[begin Passage]

Although representative bodies such as the NFU will be making formal responses, it is imperative that growers engage in these consultations at every given opportunity as they will help to set the frameworks in which our businesses will work over the coming years.
Currently NFU regional crops boards have been having open member meetings with Red Tractor representatives to go through the proposed changes and implementation of new standards – these meetings have been well attended as members seek to discuss and understand the impacts of the proposals on their businesses.
It is important to realise what the current value of Red Tractor is for the combinable crops sector, food safety and hygiene standards. This should be at the forefront growers’ minds and Red Tractor has undoubtedly improved our attitudes to this over the years. But many growers will quite rightly question the equivalence of imported grains and feedstocks into the UK when it comes to production standards, an issue that needs to be addressed as UK standards evolve.

[end Passage]
[begin Material provided]

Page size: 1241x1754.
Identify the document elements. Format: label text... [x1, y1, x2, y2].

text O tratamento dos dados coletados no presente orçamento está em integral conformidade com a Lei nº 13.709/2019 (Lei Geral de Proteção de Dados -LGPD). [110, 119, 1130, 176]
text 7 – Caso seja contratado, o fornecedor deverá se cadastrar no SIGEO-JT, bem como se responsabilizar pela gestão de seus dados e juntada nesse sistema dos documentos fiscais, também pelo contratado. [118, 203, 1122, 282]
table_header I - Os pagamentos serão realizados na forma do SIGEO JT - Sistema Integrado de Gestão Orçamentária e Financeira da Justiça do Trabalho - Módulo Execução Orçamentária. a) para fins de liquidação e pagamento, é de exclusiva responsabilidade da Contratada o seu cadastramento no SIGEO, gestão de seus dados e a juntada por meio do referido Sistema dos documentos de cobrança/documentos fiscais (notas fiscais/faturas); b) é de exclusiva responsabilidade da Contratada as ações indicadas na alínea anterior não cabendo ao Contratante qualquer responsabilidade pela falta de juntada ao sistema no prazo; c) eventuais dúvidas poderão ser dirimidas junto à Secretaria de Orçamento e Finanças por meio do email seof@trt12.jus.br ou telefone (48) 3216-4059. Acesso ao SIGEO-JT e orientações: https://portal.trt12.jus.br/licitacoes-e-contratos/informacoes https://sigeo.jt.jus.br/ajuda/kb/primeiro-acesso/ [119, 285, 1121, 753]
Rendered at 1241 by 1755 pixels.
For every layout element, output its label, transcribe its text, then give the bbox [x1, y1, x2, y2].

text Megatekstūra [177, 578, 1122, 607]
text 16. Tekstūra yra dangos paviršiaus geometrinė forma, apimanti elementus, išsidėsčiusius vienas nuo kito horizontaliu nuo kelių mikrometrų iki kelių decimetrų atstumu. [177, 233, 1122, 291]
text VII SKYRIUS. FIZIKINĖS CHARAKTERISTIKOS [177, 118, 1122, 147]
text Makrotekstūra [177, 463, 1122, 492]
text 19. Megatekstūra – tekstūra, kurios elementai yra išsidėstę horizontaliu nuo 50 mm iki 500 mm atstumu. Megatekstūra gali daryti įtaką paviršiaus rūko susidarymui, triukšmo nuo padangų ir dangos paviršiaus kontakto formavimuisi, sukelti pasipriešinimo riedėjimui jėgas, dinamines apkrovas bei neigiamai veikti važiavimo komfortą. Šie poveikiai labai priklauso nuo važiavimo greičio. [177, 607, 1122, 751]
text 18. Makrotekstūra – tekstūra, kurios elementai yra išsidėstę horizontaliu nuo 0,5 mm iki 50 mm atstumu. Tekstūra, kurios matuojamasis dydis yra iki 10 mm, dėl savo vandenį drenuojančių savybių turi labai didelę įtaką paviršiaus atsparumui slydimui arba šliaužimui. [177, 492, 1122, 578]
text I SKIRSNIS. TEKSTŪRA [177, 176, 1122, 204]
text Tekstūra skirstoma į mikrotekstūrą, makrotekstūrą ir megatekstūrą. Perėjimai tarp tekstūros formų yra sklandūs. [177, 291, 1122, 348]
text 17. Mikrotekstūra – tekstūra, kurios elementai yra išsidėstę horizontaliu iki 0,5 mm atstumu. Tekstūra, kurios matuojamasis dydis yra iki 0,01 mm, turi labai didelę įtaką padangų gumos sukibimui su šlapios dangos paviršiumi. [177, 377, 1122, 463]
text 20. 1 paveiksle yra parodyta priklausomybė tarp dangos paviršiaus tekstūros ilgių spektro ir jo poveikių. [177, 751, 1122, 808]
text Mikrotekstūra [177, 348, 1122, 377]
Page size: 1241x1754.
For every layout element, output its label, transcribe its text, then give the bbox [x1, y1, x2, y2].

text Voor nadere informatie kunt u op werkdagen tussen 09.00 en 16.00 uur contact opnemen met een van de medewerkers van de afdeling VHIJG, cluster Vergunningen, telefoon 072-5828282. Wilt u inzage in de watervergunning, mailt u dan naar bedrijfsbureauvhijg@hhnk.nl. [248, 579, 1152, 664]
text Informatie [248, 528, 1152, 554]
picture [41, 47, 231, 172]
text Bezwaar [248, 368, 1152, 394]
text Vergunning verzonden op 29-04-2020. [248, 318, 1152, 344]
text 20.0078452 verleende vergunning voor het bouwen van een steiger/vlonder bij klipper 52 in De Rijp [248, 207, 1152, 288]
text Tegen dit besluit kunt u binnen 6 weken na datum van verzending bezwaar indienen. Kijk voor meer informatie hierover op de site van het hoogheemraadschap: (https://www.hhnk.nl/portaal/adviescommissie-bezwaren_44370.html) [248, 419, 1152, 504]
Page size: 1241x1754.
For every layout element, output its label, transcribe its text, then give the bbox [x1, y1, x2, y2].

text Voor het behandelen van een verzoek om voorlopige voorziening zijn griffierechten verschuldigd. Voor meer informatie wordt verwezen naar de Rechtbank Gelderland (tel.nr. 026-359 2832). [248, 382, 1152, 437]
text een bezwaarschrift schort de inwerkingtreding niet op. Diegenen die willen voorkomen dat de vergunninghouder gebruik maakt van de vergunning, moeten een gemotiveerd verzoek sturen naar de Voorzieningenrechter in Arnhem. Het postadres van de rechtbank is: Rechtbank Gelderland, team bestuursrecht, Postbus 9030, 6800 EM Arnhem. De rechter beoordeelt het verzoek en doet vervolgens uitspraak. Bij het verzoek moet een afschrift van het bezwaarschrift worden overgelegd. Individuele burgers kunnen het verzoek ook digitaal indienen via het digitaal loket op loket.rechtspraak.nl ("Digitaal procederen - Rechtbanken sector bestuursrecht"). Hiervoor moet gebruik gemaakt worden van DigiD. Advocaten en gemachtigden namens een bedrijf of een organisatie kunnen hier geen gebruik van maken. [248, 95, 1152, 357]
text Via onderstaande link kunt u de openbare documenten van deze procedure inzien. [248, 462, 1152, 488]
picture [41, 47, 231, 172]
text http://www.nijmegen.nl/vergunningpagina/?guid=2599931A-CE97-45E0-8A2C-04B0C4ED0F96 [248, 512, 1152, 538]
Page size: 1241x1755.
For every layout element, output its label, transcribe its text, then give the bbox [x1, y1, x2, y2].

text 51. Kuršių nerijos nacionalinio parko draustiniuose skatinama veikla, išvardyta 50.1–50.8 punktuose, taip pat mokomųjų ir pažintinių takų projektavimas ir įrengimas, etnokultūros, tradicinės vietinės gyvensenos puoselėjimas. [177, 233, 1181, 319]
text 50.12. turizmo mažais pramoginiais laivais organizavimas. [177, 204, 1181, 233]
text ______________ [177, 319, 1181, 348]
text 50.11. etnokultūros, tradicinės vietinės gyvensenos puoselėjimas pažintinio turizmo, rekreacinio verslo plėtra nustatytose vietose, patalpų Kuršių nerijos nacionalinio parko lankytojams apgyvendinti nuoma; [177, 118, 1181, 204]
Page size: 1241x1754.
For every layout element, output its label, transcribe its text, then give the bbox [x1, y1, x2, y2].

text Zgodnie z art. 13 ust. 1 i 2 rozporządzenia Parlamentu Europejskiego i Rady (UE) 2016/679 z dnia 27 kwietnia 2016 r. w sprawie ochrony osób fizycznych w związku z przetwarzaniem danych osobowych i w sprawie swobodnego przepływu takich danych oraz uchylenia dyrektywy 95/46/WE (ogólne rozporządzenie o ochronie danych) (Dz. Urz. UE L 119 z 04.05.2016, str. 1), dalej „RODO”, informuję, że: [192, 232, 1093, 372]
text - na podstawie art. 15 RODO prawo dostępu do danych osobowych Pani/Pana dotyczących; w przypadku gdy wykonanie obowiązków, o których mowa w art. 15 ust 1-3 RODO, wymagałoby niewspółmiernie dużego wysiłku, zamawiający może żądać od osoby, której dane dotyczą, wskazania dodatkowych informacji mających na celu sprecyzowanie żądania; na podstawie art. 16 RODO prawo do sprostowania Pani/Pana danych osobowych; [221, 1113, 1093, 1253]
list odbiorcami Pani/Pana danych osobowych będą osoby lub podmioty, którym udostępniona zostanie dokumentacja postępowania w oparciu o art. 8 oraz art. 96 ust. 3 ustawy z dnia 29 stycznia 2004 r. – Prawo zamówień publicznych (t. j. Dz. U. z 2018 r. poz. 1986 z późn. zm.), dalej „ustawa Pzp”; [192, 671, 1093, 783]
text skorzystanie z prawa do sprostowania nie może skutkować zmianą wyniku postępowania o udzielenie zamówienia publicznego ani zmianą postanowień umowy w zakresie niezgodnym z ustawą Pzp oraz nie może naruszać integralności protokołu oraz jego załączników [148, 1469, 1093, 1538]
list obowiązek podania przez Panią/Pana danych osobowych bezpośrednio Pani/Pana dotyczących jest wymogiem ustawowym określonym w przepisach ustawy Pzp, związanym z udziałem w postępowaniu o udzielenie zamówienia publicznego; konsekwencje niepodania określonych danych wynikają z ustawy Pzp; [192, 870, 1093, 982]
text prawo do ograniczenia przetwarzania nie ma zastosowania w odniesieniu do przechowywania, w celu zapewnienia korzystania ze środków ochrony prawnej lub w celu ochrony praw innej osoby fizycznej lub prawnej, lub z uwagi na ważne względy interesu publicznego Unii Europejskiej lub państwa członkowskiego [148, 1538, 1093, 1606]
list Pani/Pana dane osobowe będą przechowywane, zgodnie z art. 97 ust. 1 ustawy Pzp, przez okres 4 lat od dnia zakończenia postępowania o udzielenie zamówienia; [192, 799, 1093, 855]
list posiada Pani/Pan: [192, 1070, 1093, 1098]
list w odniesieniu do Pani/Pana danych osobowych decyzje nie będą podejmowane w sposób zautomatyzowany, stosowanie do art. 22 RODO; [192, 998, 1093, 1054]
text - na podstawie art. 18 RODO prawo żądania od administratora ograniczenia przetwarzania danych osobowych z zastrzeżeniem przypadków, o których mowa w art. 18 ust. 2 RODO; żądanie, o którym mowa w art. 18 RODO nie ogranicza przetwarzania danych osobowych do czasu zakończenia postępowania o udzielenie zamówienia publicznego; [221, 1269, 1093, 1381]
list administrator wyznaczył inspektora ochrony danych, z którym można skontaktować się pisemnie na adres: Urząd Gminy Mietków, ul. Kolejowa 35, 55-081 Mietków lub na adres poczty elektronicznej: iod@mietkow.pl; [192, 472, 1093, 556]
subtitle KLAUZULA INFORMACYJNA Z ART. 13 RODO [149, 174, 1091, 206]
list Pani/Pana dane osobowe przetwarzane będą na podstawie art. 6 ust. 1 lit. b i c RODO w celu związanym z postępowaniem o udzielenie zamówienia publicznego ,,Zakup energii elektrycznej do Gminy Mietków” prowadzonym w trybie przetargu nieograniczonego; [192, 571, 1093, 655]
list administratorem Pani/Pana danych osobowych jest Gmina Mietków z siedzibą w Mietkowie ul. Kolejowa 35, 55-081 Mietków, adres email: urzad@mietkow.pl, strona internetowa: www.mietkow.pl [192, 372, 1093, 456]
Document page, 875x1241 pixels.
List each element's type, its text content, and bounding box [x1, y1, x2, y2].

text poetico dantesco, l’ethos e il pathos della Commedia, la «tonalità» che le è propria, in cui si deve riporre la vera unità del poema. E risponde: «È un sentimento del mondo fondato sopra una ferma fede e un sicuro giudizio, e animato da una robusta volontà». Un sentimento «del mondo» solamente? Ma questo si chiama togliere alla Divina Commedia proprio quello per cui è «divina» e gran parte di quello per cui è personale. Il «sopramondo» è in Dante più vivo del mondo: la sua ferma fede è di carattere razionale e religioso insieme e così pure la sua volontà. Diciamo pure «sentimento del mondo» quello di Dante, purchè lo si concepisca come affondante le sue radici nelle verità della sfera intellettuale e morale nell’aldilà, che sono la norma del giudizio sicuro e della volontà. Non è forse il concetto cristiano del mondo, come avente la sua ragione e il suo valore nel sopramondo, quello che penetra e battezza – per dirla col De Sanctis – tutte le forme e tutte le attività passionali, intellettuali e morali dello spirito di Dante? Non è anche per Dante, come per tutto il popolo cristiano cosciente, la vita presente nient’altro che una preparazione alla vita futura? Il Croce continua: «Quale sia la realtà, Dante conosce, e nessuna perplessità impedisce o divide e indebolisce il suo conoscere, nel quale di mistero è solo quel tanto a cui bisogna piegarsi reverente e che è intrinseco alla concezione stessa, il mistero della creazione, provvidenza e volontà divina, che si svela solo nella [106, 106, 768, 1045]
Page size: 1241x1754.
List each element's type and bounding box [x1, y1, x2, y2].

[end Material provided]

> [Exercise task]
Retype the Red Tractor passage from "Although representative bodies" to "on their businesses.".

> [Complete response]
Although representative bodies such as the NFU will be making formal responses, it is imperative that growers engage in these consultations at every given opportunity as they will help to set the frameworks in which our businesses will work over the coming years.
Currently NFU regional crops boards have been having open member meetings with Red Tractor representatives to go through the proposed changes and implementation of new standards – these meetings have been well attended as members seek to discuss and understand the impacts of the proposals on their businesses.